◆ Anfrage 1
Wie alt ist die Yoga-Lehrerin laut dem Seitenauszug?
◆ Anfrage 2
Stimmen diese Aussagen mit dem Seitenauszug über den Yoga-Selbstversuch überein? Antworten Sie jeweils mit Ja oder Nein und zitieren Sie die entscheidenden Worte. (a) Stella Wolters ist Yoga-Lehrerin. (b) Eine Yoga-Stunde bei Stella Wolters dauert 60 Minuten. (c) YNWA ist die Hymne des FC Liverpool.
◆ Anfrage 3
Schreiben Sie den Bericht über den Yoga-Selbstversuch des Redakteurs im Anschluss an seinen letzten Satz weiter.

Redakteur Tom Steinicke versucht sich im Yoga. Trainerin Stella Wolters zeigt ihm verschiedene Übungen.

Yoga-Expertin Stella Wolters bringt den Menschen aus dem Kreis Euskirchen die indische Philosophie Yoga näher. Unser Redakteur kommt dabei an seine Grenzen.

YOGA. Vier Buchstaben, die mich allein schon wegen des Ypsilons an YMCA und vor allem an YNWA denken lässt. YNWA = You’ll never walk alone. Die Hymne, das Credo des FC Liverpool. Nicht allein sein. Niemals. Es gibt da jemanden, der bei dir ist. Bei mir ist es Stella. Stella Wolters, Yoga-Lehrerin. Ein Spiel dauert 90 Minuten, eine Yoga-Stunde bei der 27-jährigen Wahl-Schmidtheimerin auch.

◆ Aufgeführte Daten
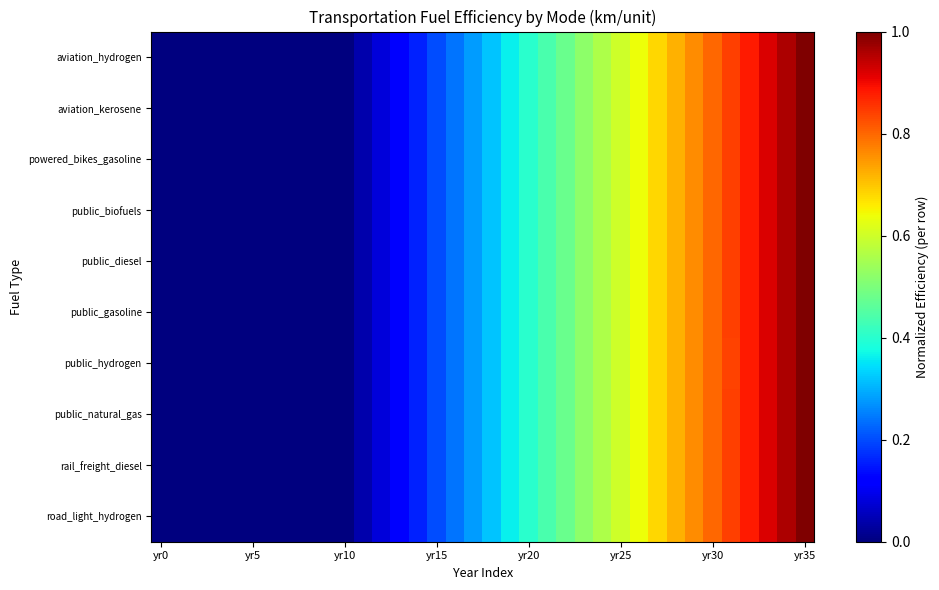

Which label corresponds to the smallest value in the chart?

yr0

* * *

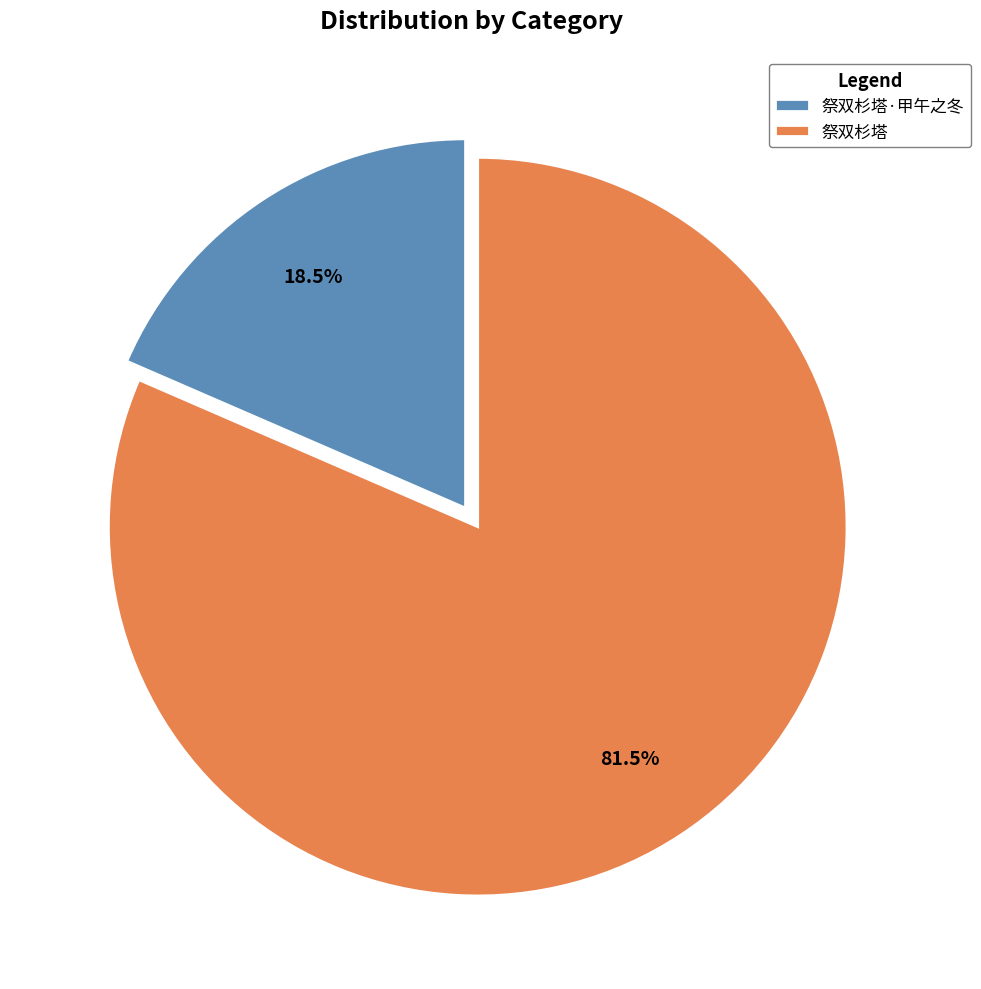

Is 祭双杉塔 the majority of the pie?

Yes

◆ Schriftliche Antwort 1
27 Jahre

◆ Schriftliche Antwort 2
(a) Ja: „Stella Wolters, Yoga-Lehrerin.“
(b) Nein: „Ein Spiel dauert 90 Minuten, eine Yoga-Stunde bei der 27-jährigen Wahl-Schmidtheimerin auch.“
(c) Ja: „Die Hymne, das Credo des FC Liverpool.“

◆ Schriftliche Antwort 3
Doch ist Yoga überhaupt etwas für ehemalige Fußballer im Speziellen, Männer im Allgemeinen? Bin ich dafür nicht viel zu ungelenkig? Die im Kopf zurecht gelegte Liste möglicher Ausreden ist lang und ließe sich beliebig fortsetzen. Doch die 27-Jährige zerlegt meinen Matchplan der Ausreden mit einer simplen Aussage, die für jeden Yoga-Anfänger-Zweifler ein Credo sein könnte.

Yoga-Lehrerin Stella Wolters praktiziert im Kreis Euskirchen

„Zu ungelenkig für Yoga gibt es nicht. Du gehst ja auch nicht nicht duschen, weil du zu schmutzig bist“, sagt die Schmidtheimerin und besiegelt damit mein Schicksal. Also ab in die Jogginghose und auf die Yoga-Matte – beziehungsweise erstmal auf eine Art Yoga-Kissen, das es mir erleichtert, den Schneidersitz halbwegs einzunehmen.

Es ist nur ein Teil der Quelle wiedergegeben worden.